◆ Assigned task:
Substitute "whole" for "total" throughout the listing below, leaving everything else unchanged, and omit the pictures from your reproduction.

◆ Given data:
● ● ● ● ● ● ●

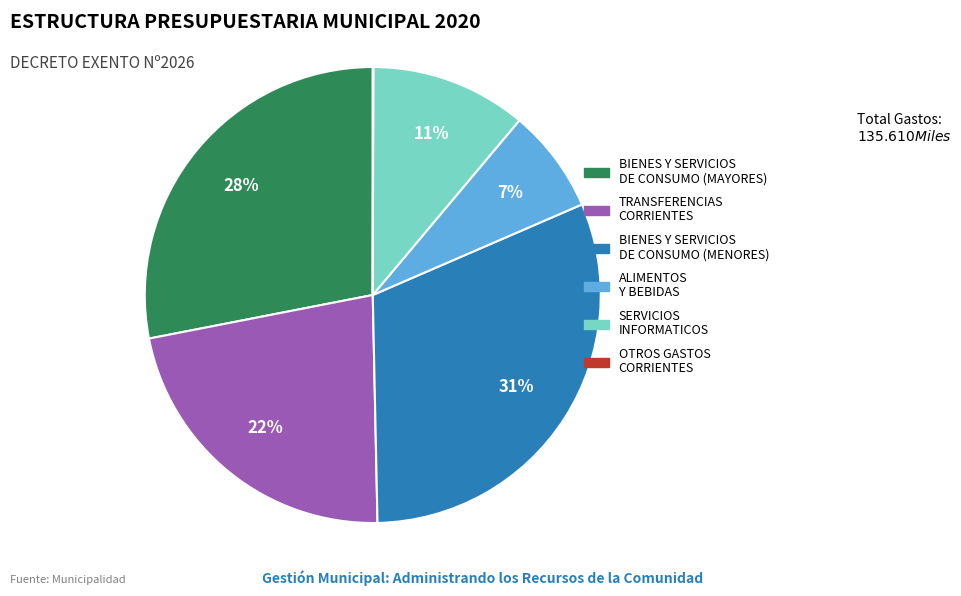

Does SERVICIOS INFORMATICOS represent more than half of the total?

No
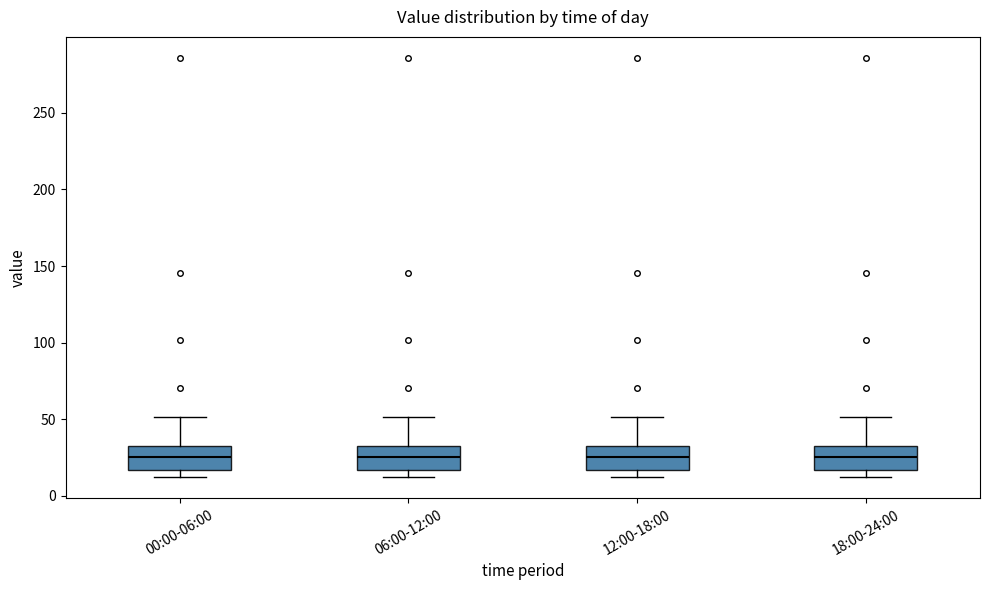

Reading left to right, read every box against the y-axis: the position of its median line, the range the box covers, and the ends of its whiskers. The values are not printed on the chart, so give them approximately, as read against the axis.

00:00-06:00: median 25, box 15 to 30, whiskers 10 to 50
06:00-12:00: median 25, box 15 to 30, whiskers 10 to 50
12:00-18:00: median 25, box 15 to 30, whiskers 10 to 50
18:00-24:00: median 25, box 15 to 30, whiskers 10 to 50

● ● ● ● ● ● ●

◆ Written solution:
Does SERVICIOS INFORMATICOS represent more than half of the whole?

No

Reading left to right, read every box against the y-axis: the position of its median line, the range the box covers, and the ends of its whiskers. The values are not printed on the chart, so give them approximately, as read against the axis.

00:00-06:00: median 25, box 15 to 30, whiskers 10 to 50
06:00-12:00: median 25, box 15 to 30, whiskers 10 to 50
12:00-18:00: median 25, box 15 to 30, whiskers 10 to 50
18:00-24:00: median 25, box 15 to 30, whiskers 10 to 50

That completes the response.